ABOUT THIS TASK.
Leaving out every picture, copy the lines of the data exactly, from the first through the line containing "35: (798, 374)".

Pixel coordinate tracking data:
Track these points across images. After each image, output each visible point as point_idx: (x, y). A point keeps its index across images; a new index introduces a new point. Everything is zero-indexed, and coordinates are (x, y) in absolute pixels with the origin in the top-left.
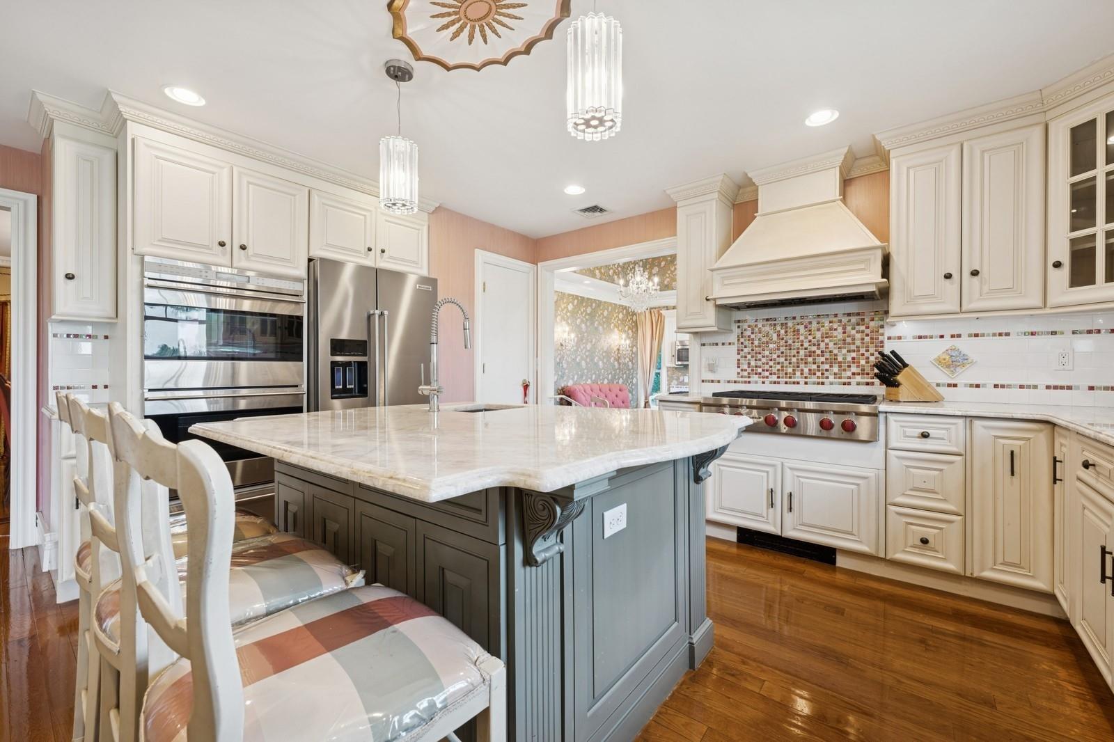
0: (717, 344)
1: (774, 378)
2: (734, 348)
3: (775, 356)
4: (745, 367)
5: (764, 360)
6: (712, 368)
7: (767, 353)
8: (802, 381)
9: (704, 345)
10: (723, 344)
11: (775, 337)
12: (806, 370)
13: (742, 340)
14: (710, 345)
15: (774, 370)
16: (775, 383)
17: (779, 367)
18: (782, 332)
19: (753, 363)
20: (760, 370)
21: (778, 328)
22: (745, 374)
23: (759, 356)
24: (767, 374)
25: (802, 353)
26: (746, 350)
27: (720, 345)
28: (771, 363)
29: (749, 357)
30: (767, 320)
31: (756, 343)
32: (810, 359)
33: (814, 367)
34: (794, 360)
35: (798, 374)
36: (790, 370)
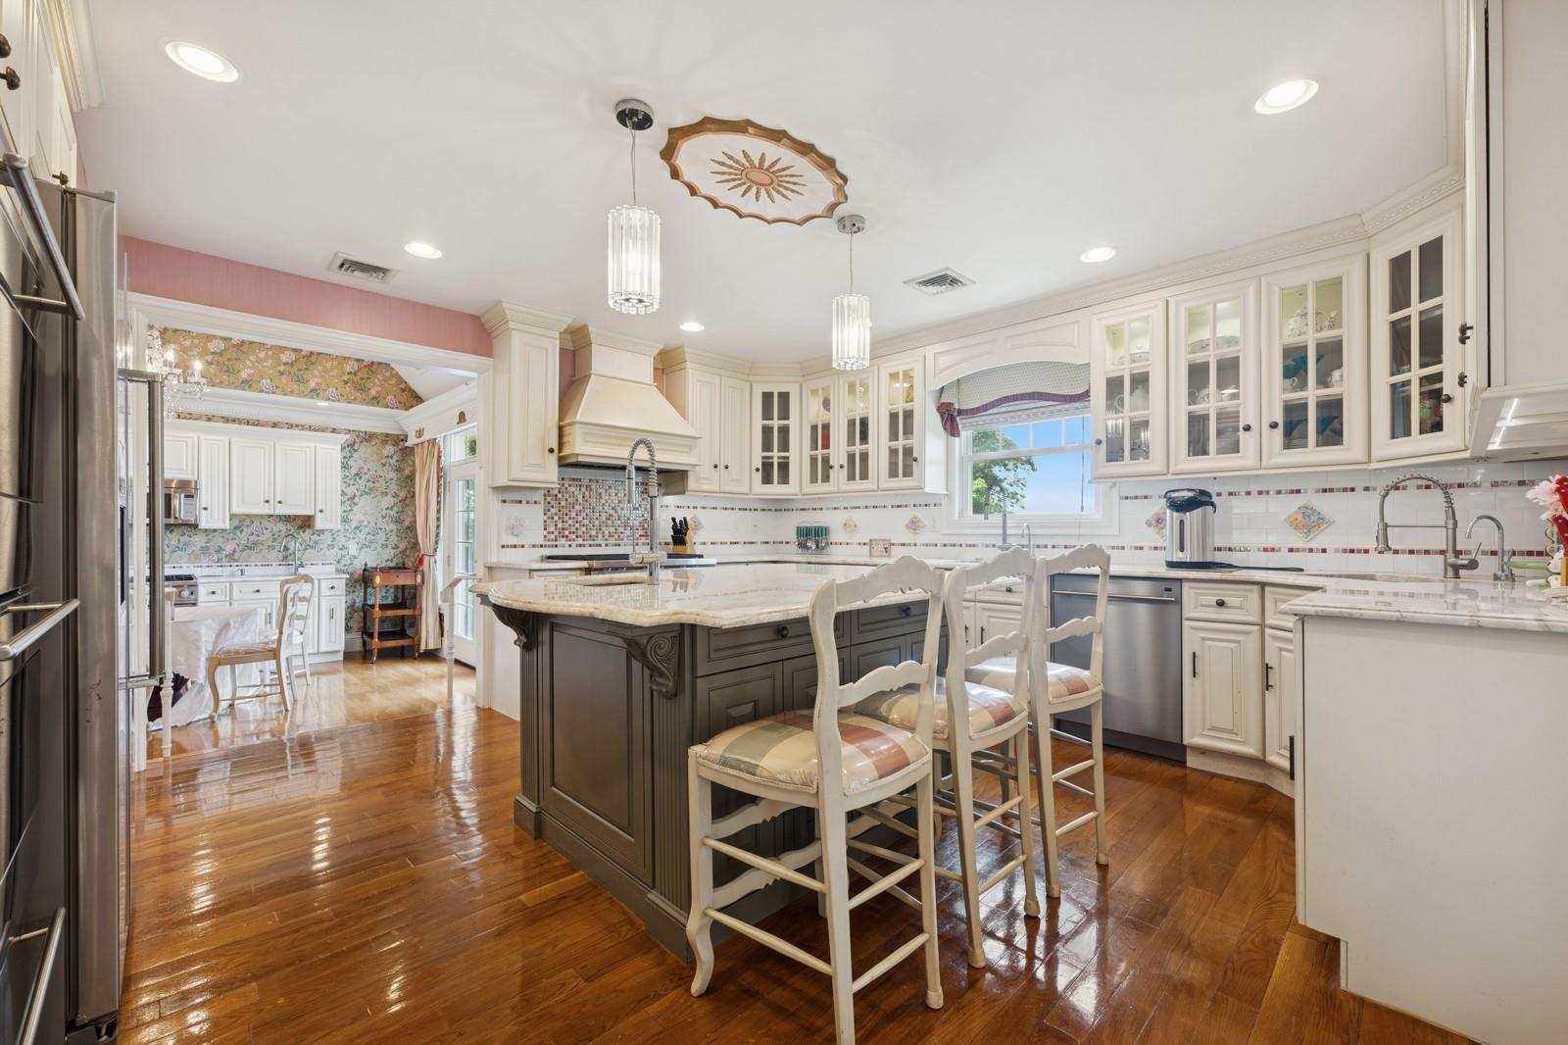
0: (520, 502)
1: (580, 541)
2: (540, 508)
3: (580, 518)
4: (552, 529)
5: (570, 522)
6: (513, 530)
7: (573, 515)
8: (603, 543)
9: (504, 502)
10: (528, 502)
11: (580, 497)
12: (607, 533)
13: (549, 499)
14: (513, 502)
15: (580, 533)
16: (580, 546)
17: (584, 529)
19: (560, 525)
20: (567, 533)
21: (584, 490)
22: (552, 537)
23: (566, 518)
24: (574, 536)
25: (603, 518)
26: (553, 511)
27: (524, 503)
28: (577, 525)
29: (556, 518)
30: (573, 480)
31: (563, 503)
32: (609, 522)
33: (612, 530)
34: (597, 523)
35: (600, 536)
36: (594, 533)
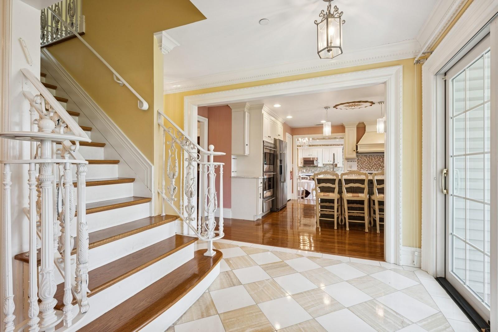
0: (352, 161)
1: (367, 170)
2: (356, 162)
3: (367, 164)
4: (359, 167)
5: (364, 165)
6: (350, 167)
7: (365, 164)
8: (373, 170)
9: (348, 161)
11: (367, 160)
12: (374, 168)
13: (358, 160)
14: (350, 161)
15: (367, 168)
17: (368, 167)
18: (369, 159)
19: (361, 166)
20: (363, 168)
21: (368, 158)
22: (359, 169)
23: (363, 164)
24: (365, 169)
25: (373, 164)
26: (359, 163)
27: (353, 161)
28: (366, 166)
29: (360, 164)
30: (365, 156)
31: (362, 161)
32: (375, 165)
33: (376, 167)
34: (371, 165)
35: (372, 169)
36: (370, 168)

TASK RESPONSE.
Track these points across images. After each image, output each visible point as point_idx: (x, y). A point keeps its index across images; a new index introduces a new point. Everything is zero-indexed, and coordinates are (x, y) in absolute pixels with the origin in the top-left.
0: (717, 344)
1: (774, 378)
2: (734, 348)
3: (775, 356)
4: (745, 367)
5: (764, 360)
6: (712, 368)
7: (767, 353)
8: (802, 381)
9: (704, 345)
10: (723, 344)
11: (775, 337)
12: (806, 370)
13: (742, 340)
14: (710, 345)
15: (774, 370)
16: (775, 383)
17: (779, 367)
18: (782, 332)
19: (753, 363)
20: (760, 370)
21: (778, 328)
22: (745, 374)
23: (759, 356)
24: (767, 374)
25: (802, 353)
26: (746, 350)
27: (720, 345)
28: (771, 363)
29: (749, 357)
30: (767, 320)
31: (756, 343)
32: (810, 359)
33: (814, 367)
34: (794, 360)
35: (798, 374)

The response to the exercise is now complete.